Uber and Via did not respond to a request for comment.

For its part, the TLC has said that it’s done nothing wrong, but the agency failed to make clear why it has delayed subjecting the ride-hail apps to the law.

“Uber and Lyft are indeed fully licensed and will remain so while their HVFHV applications are being processed,” said Allan Fromberg, a spokesman for the TLC, using the designation for high volume for-hire vehicles.

Medallion owners, such as Protz, can’t understand how the TLC could turn a blind eye to the regulations established under a new law explicitly passed to level the playing field among all drivers and ride-share companies.

“The TLC is really rogue. They just ignored what they were told to do by the City Council,” she said.

Baked into Local Law 149 are a few different licensing requirements that Uber and Lyft must comply with to be licensed under the law. These requirements include a list of bases through which the companies will dispatch trips, a business plan with trip volumes, a vehicle count, accessibility requirements and an impact analysis.

The impact analysis assesses the effect of a prospective licensee’s operation on the environment and documents the applicant’s impact on traffic congestion, public transportation, private motor vehicles and noise in the city area.

It is thought that these regulations—notably a comprehensive account of the environmental impact tens of thousands of Uber and Lyft vehicles have on the city's environment—would complicate, if not prove detrimental, to the ride-share companies.

City Council Speaker Corey Johnson said agency representatives testified to the council in September 2019 that they were working on implementing the law.

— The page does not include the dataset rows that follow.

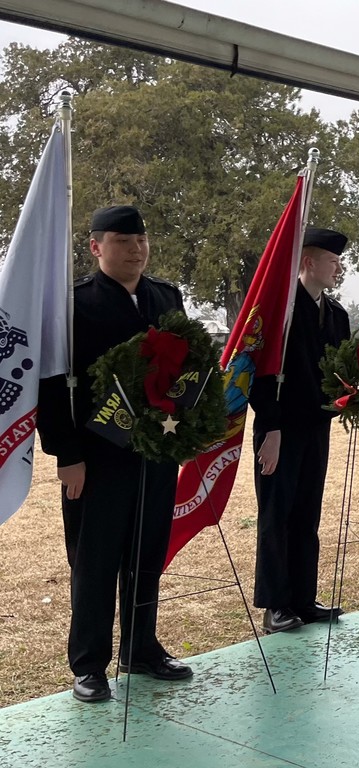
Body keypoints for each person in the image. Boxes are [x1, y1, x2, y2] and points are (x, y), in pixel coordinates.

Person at [37, 205, 192, 703]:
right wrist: (66, 453)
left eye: (141, 239)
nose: (136, 249)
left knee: (148, 554)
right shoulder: (72, 304)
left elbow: (186, 367)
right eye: (123, 241)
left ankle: (140, 649)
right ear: (96, 247)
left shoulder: (166, 296)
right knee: (96, 559)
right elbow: (54, 383)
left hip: (156, 451)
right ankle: (89, 665)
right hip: (97, 458)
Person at [249, 227, 351, 634]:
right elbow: (258, 372)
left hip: (316, 427)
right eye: (331, 261)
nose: (338, 268)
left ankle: (303, 599)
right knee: (277, 514)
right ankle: (276, 605)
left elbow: (342, 371)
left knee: (307, 513)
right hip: (280, 428)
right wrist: (270, 426)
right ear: (308, 262)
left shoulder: (337, 314)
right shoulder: (279, 309)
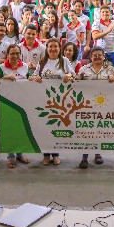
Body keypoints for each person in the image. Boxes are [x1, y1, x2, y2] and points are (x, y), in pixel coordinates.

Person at [0, 44, 40, 168]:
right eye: (12, 53)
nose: (15, 56)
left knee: (21, 128)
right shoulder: (1, 67)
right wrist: (4, 78)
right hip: (7, 103)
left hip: (22, 103)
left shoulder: (24, 66)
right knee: (9, 129)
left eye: (17, 53)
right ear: (7, 55)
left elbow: (28, 81)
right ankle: (10, 157)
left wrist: (33, 79)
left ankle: (20, 154)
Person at [31, 38, 75, 166]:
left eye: (55, 46)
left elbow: (73, 75)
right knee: (45, 127)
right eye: (50, 46)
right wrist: (36, 78)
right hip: (44, 99)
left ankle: (55, 155)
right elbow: (33, 76)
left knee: (56, 127)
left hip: (60, 100)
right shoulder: (42, 62)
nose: (53, 49)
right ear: (47, 48)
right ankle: (45, 155)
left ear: (59, 48)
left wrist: (69, 76)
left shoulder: (64, 61)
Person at [77, 46, 114, 168]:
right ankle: (84, 158)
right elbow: (76, 82)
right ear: (90, 57)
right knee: (86, 132)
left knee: (99, 130)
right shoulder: (84, 69)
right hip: (87, 104)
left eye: (100, 55)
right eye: (95, 55)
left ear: (104, 57)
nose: (97, 57)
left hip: (103, 105)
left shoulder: (110, 69)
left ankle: (97, 154)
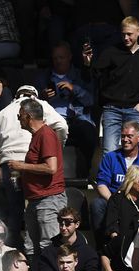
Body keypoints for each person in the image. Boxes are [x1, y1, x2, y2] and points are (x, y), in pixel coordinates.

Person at [84, 16, 139, 153]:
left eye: (129, 34)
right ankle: (111, 175)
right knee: (109, 151)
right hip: (112, 109)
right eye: (123, 34)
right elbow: (95, 74)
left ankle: (133, 176)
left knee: (135, 152)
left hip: (135, 109)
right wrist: (88, 63)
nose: (126, 38)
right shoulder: (111, 52)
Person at [8, 99, 67, 254]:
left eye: (19, 115)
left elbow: (51, 167)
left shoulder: (46, 135)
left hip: (48, 199)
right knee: (31, 248)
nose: (18, 119)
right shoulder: (37, 136)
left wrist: (21, 166)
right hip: (36, 200)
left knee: (48, 246)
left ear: (28, 116)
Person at [42, 42, 96, 179]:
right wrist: (43, 97)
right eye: (55, 58)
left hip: (77, 119)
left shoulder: (81, 74)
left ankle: (84, 172)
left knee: (88, 131)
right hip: (54, 120)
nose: (58, 61)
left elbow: (91, 100)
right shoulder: (44, 77)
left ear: (70, 57)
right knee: (43, 133)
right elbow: (32, 102)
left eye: (62, 57)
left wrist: (73, 88)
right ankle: (49, 174)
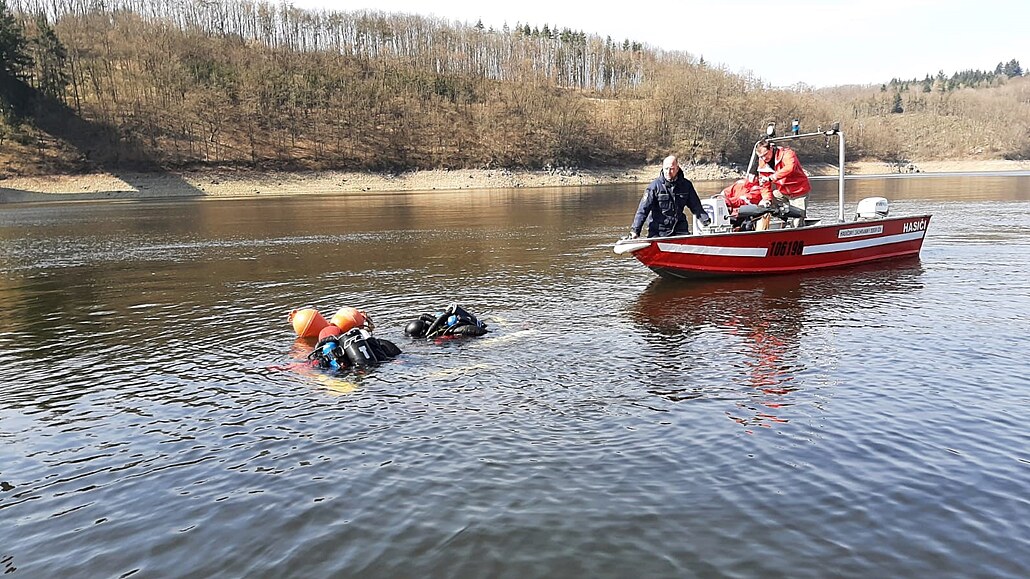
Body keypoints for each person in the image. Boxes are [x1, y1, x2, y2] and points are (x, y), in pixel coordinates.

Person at [628, 155, 711, 238]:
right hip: (659, 232)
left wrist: (706, 222)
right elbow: (643, 210)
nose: (668, 172)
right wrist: (635, 231)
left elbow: (696, 207)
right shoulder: (654, 187)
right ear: (662, 168)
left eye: (671, 169)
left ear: (677, 168)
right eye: (666, 169)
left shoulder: (686, 185)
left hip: (680, 229)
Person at [755, 139, 811, 226]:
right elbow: (764, 184)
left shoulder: (787, 153)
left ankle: (798, 232)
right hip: (782, 192)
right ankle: (760, 231)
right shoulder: (762, 162)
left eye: (765, 154)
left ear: (771, 148)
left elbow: (790, 168)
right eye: (761, 156)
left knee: (797, 221)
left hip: (799, 192)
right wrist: (767, 199)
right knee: (762, 206)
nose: (764, 158)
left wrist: (772, 177)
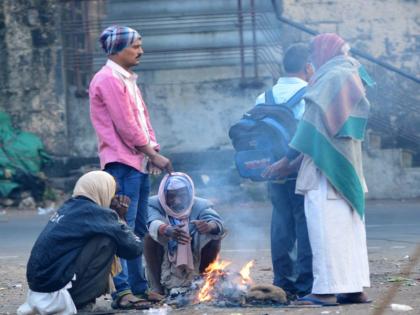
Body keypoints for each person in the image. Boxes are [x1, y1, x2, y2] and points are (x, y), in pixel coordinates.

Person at [266, 33, 371, 306]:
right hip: (347, 162)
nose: (312, 61)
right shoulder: (352, 72)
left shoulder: (330, 77)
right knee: (350, 231)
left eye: (313, 54)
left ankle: (324, 291)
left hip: (326, 167)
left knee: (324, 231)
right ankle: (355, 288)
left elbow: (309, 126)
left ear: (324, 52)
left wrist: (287, 160)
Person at [89, 25, 173, 308]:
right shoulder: (109, 79)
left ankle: (138, 287)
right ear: (117, 49)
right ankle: (123, 292)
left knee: (137, 229)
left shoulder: (126, 79)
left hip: (135, 161)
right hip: (121, 163)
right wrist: (153, 153)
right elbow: (126, 126)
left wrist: (152, 151)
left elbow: (142, 119)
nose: (141, 50)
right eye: (135, 46)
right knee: (122, 228)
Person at [17, 171, 145, 314]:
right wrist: (120, 218)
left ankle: (78, 300)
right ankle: (82, 304)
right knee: (107, 240)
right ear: (102, 190)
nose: (114, 199)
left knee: (105, 234)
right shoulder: (97, 213)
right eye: (112, 193)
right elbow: (134, 249)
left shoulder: (70, 206)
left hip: (40, 291)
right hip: (55, 291)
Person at [258, 43, 314, 299]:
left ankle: (282, 281)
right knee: (305, 226)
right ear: (308, 67)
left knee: (281, 226)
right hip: (299, 170)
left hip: (272, 170)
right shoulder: (309, 94)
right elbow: (309, 137)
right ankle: (306, 285)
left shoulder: (265, 97)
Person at [144, 172, 225, 299]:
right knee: (149, 238)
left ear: (190, 193)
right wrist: (166, 229)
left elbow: (217, 222)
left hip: (194, 252)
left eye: (182, 195)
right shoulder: (154, 203)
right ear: (163, 194)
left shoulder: (201, 204)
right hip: (165, 252)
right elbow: (152, 221)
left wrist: (209, 226)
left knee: (214, 237)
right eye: (171, 196)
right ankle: (157, 288)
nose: (177, 201)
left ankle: (203, 282)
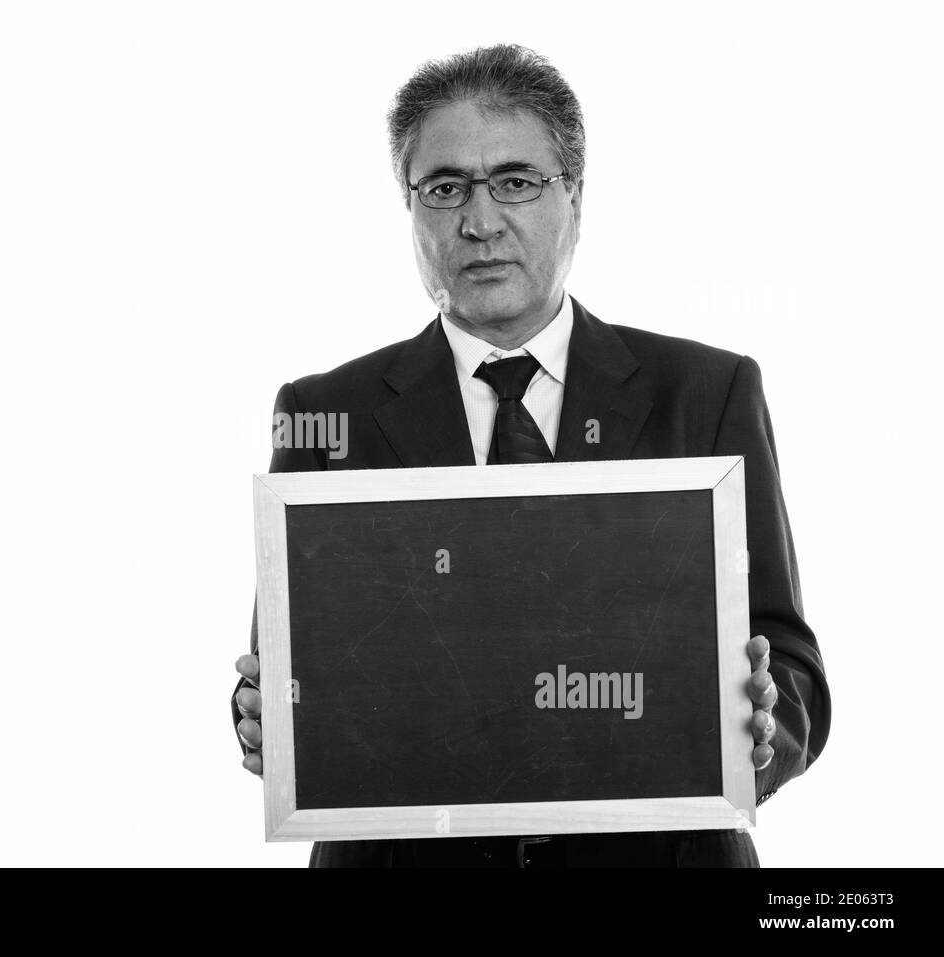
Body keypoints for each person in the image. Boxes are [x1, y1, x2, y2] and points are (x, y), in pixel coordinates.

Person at [231, 43, 830, 867]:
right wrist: (264, 715)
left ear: (574, 197)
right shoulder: (323, 412)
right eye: (444, 189)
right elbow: (284, 670)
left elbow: (790, 662)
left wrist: (763, 727)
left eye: (515, 181)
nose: (480, 221)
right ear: (409, 207)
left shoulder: (707, 391)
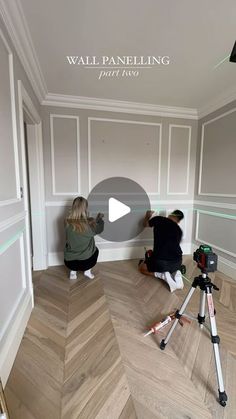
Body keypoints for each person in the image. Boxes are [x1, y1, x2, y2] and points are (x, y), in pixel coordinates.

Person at [139, 209, 185, 292]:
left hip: (161, 262)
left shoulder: (159, 219)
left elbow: (145, 224)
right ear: (178, 221)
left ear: (171, 215)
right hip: (178, 261)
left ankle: (161, 275)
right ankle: (175, 272)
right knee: (167, 263)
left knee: (142, 268)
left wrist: (147, 216)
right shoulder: (179, 231)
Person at [64, 196, 104, 280]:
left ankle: (73, 272)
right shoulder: (90, 223)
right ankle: (87, 271)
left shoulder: (67, 222)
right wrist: (100, 219)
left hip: (69, 262)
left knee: (72, 243)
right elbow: (100, 229)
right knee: (95, 250)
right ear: (85, 208)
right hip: (86, 262)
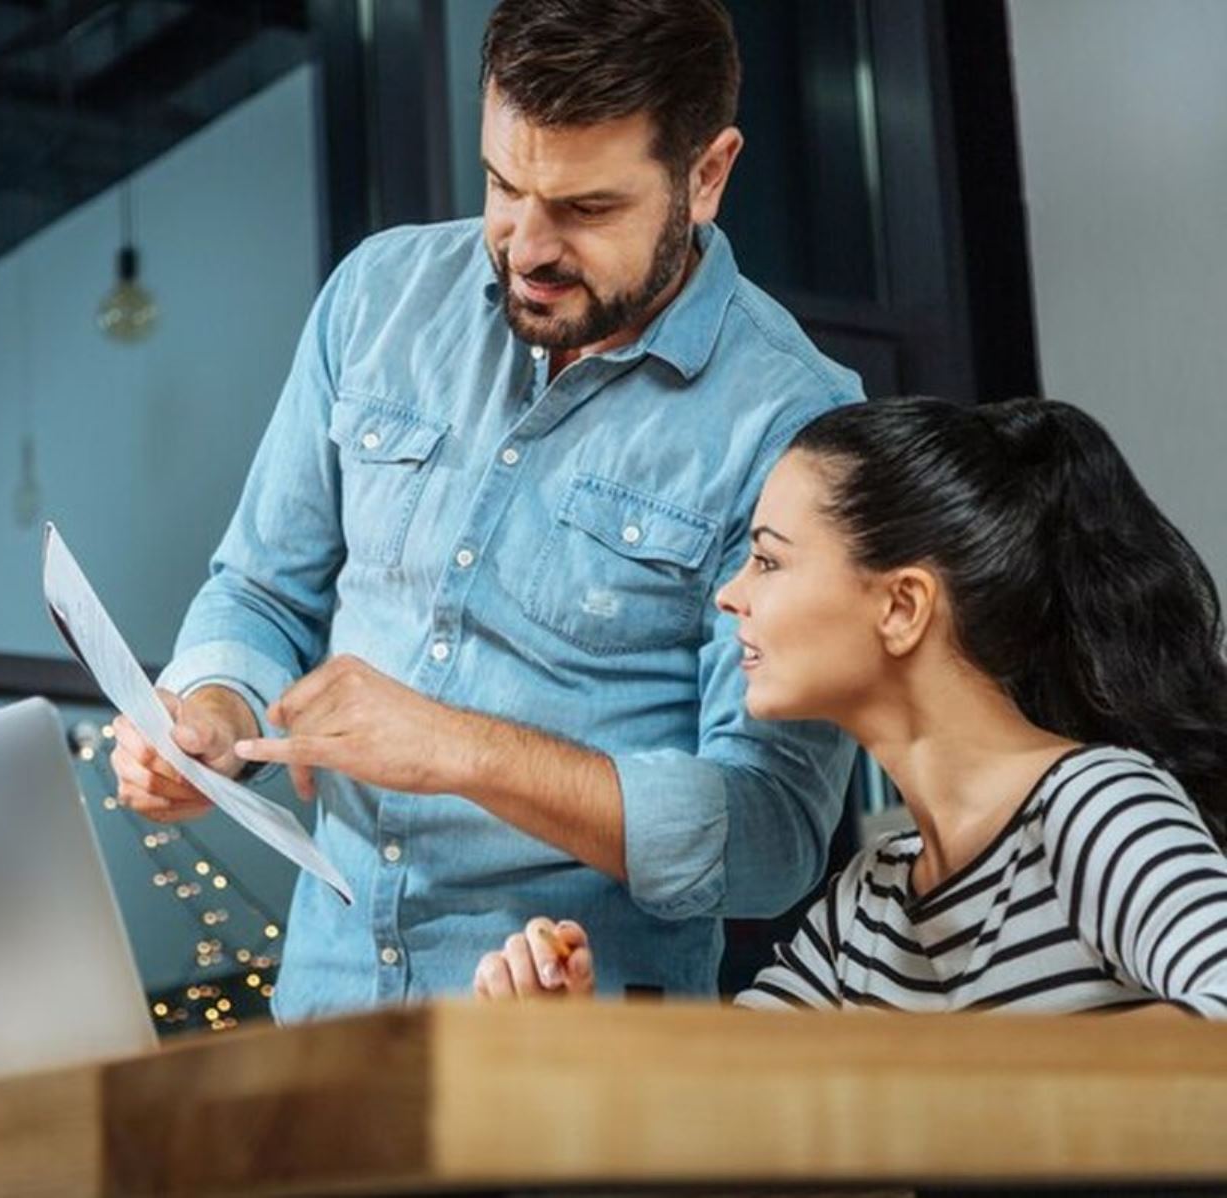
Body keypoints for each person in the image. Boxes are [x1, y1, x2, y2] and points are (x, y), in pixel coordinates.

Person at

“The council passed laws regulating for-hire vehicles with the expectation that the TLC would implement and enforce them as soon as possible, so it's frustrating to hear this is taking so long,” Johnson said. “I urge the TLC to take action quickly to fix this situation and comply with the law we passed.”

Bronx Councilman Ruben Diaz Sr., who introduced the bill, has called on Attorney General Letitia James to investigate what he said is lack of oversight by the TLC.

Councilman Ritchie J. Torres, who chairs the Oversights and Investigations Committee, said he was “deeply disturbed” by the allegations that the TLC is circumventing local law.

“No agency gets to pick and choose the laws it wishes to follow,” Torres spokesman Raymond Rodriguez said. “The TLC has an obligation to faithfully follow all local laws, and Local Law 149 is by no means an exception.”

For medallion owners, who have seen their livelihood altered in the face of the ride-share onslaught, the failure of the TLC and the de Blasio administration to implement Local Law 149 has dramatically altered the city’s transportation landscape.

“They damaged public transportation, increased pollution, increased congestion, destroyed a $15 billion taxi medallion franchise and created poverty among all the drivers,” Protz said. “And they’ve done all that for nothing.”